To better understand how DOPR works at a molecular level, the researchers conducted additional pharmacological tests. These showed that DOPR acts as a potent agonist at the 5-HT2A receptor, similar to other psychedelic drugs, but with limited activity at other serotonin receptor subtypes such as 5-HT1A. This receptor selectivity may make DOPR particularly useful for isolating the therapeutic aspects of psychedelics from their more disruptive hallucinogenic effects.
Importantly, this study offers preclinical evidence that microdoses of psychedelics can produce targeted behavioral benefits—specifically in subjects experiencing a low motivational state—without the side effects typically associated with higher doses. This supports the possibility that psychedelics might be able to treat depression-related amotivation through mechanisms that are separate from the altered states of consciousness they usually induce.

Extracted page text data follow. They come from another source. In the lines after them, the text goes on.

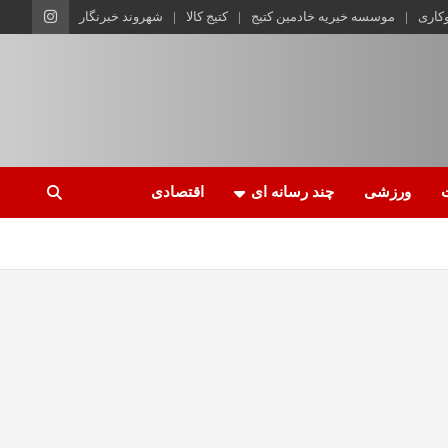
وکاری
موسسه خیریه خادمین کتیج
کتیج کالا
شهروند خبرنگار
ورزشی
چند رسانه ای
اقتصادی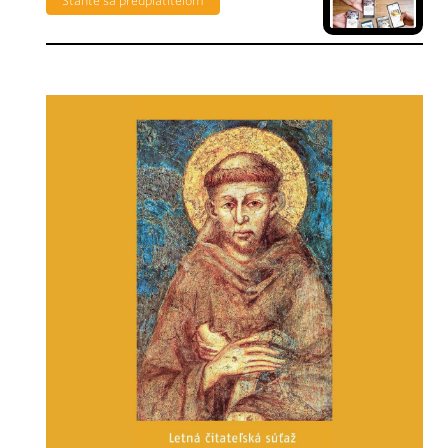
Staňte sa predplatiteľom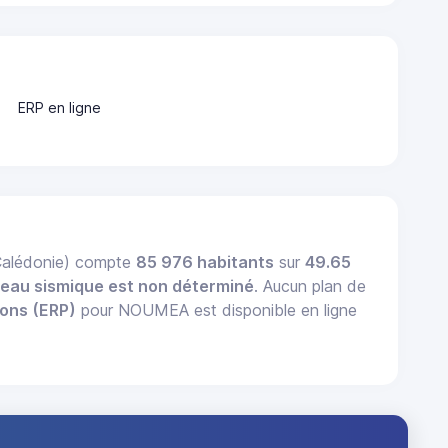
ERP en ligne
Calédonie) compte
85 976 habitants
sur
49.65
veau sismique est non déterminé
. Aucun plan de
ions (ERP)
pour NOUMEA est disponible en ligne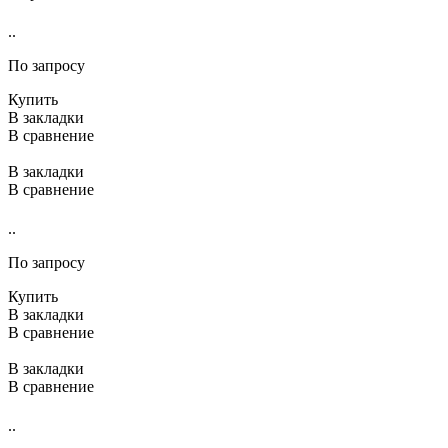
..
По запросу
Купить
В закладки
В сравнение
В закладки
В сравнение
..
По запросу
Купить
В закладки
В сравнение
В закладки
В сравнение
..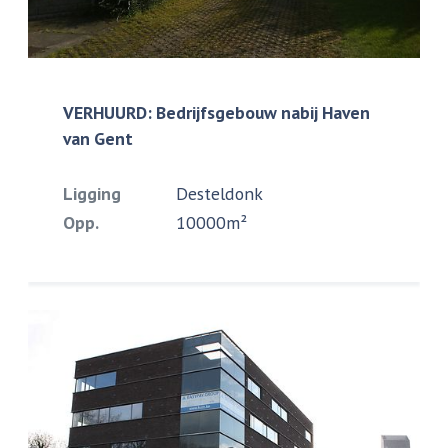
VERHUURD: Bedrijfsgebouw nabij Haven
van Gent
Ligging
Desteldonk
Opp.
10000m²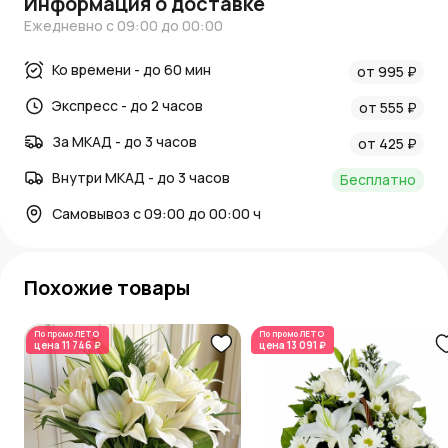
Информация о доставке
Ежедневно с 09:00 до 00:00
Ко времени - до 60 мин
от 995 ₽
Экспресс - до 2 часов
от 555 ₽
За МКАД - до 3 часов
от 425 ₽
Внутри МКАД - до 3 часов
Бесплатно
Самовывоз с 09:00 до 00:00 ч
Похожие товары
По промо
ЛЕТО
По промо
ЛЕТО
цена
11 746 ₽
цена
13 091 ₽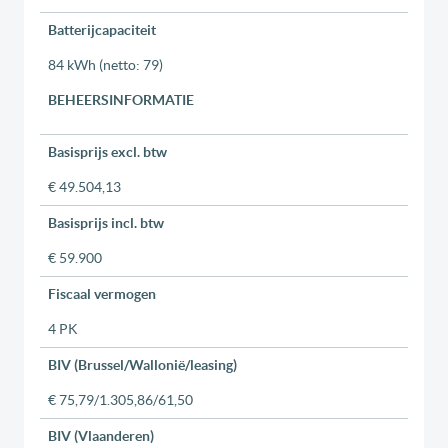
Batterijcapaciteit
84 kWh (netto: 79)
BEHEERSINFORMATIE
Basisprijs excl. btw
€ 49.504,13
Basisprijs incl. btw
€ 59.900
Fiscaal vermogen
4 PK
BIV (Brussel/Wallonië/leasing)
€ 75,79/1.305,86/61,50
BIV (Vlaanderen)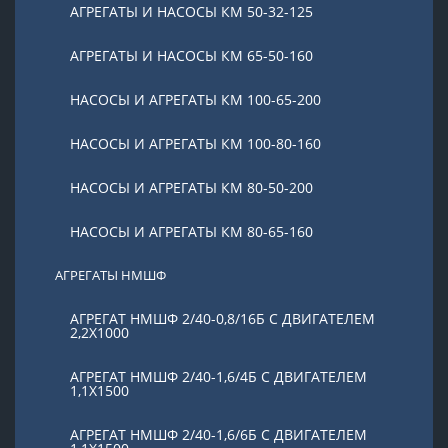
АГРЕГАТЫ И НАСОСЫ КМ 50-32-125
АГРЕГАТЫ И НАСОСЫ КМ 65-50-160
НАСОСЫ И АГРЕГАТЫ КМ 100-65-200
НАСОСЫ И АГРЕГАТЫ КМ 100-80-160
НАСОСЫ И АГРЕГАТЫ КМ 80-50-200
НАСОСЫ И АГРЕГАТЫ КМ 80-65-160
АГРЕГАТЫ НМШФ
АГРЕГАТ НМШФ 2/40-0,8/16Б С ДВИГАТЕЛЕМ
2,2Х1000
АГРЕГАТ НМШФ 2/40-1,6/4Б С ДВИГАТЕЛЕМ
1,1Х1500
АГРЕГАТ НМШФ 2/40-1,6/6Б С ДВИГАТЕЛЕМ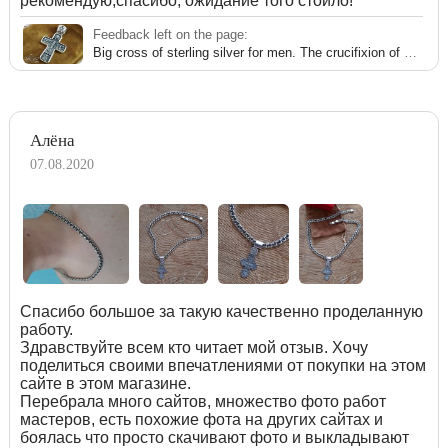
рекомендую,спасибо, ожидание того стоило!
Feedback left on the page:
Big cross of sterling silver for men. The crucifixion of Christ.
Алёна
07.08.2020
Спасибо большое за такую качественно проделанную
работу.
Здравствуйте всем кто читает мой отзыв. Хочу
поделиться своими впечатлениями от покупки на этом
сайте в этом магазине.
Перебрала много сайтов, множество фото работ
мастеров, есть похожие фота на других сайтах и
боялась что просто скачивают фото и выкладывают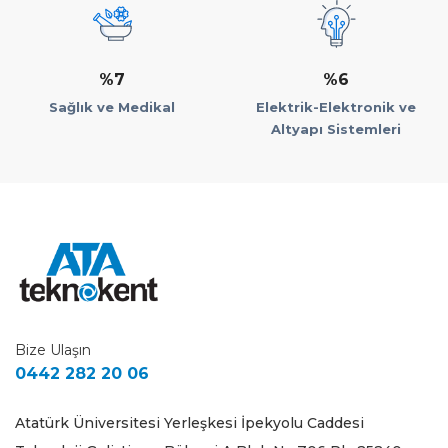
%7
%6
Sağlık ve Medikal
Elektrik-Elektronik ve
Altyapı Sistemleri
Bize Ulaşın
0442 282 20 06
Atatürk Üniversitesi Yerleşkesi İpekyolu Caddesi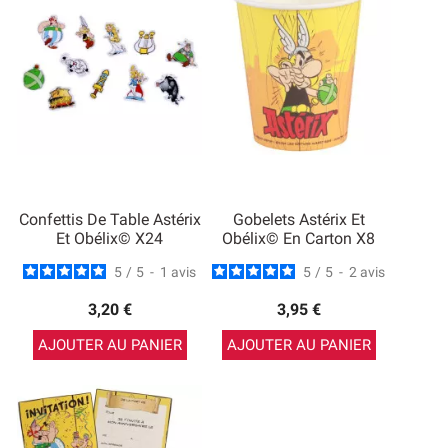
Confettis De Table Astérix
Gobelets Astérix Et
Et Obélix© X24
Obélix© En Carton X8
5
/
5
-
1
avis
5
/
5
-
2
avis
3,20 €
3,95 €
AJOUTER AU PANIER
AJOUTER AU PANIER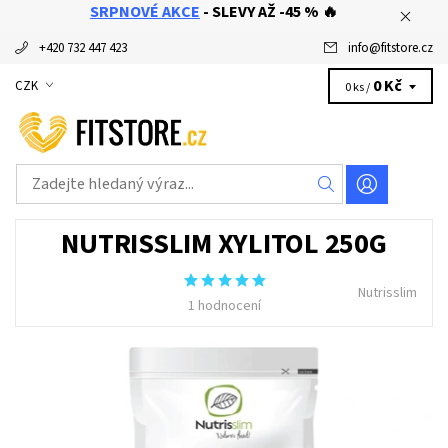
SRPNOVÉ AKCE
- SLEVY AŽ -45 % 🔥
+420 732 447 423
info
@
fitstore.cz
0 Kč
CZK
0 ks /
NUTRISSLIM XYLITOL 250G
Nutrisslim
1 hodnocení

But the researchers note several limitations. While the progressive ratio breakpoint task is widely used to measure motivation, the study did not use a full model of depression, such as social defeat stress or chronic inflammation. The division of animals into high- and low-performing groups based on a median split is also not a perfect stand-in for clinical populations. Future work will need to confirm these effects in more robust models of psychiatric illness and explore whether DOPR or related compounds can also affect other depression-related symptoms such as cognitive dysfunction or reward sensitivity.
Additionally, while the study found that DOPR increases motivation at low doses, the precise contribution of different serotonin receptors remains uncertain. DOPR also activates the 5-HT2C receptor, which has been implicated in appetite and motivation. However, previous studies suggest that selective activation of 5-HT2C actually reduces motivation, making it unlikely that this receptor is responsible for the observed effects.
The study, “Low (micro)doses of 2,5-dimethoxy-4-propylamphetamine (DOPR) increase effortful motivation in low-performing mice,” was authored by Michael Noback, Johnny A. Kenton, Adam K. Klein, Zoe A. Hughes, Andrew C. Kruegel, Yasmin Schmid, Adam L. Halberstadt, and Jared W. Young.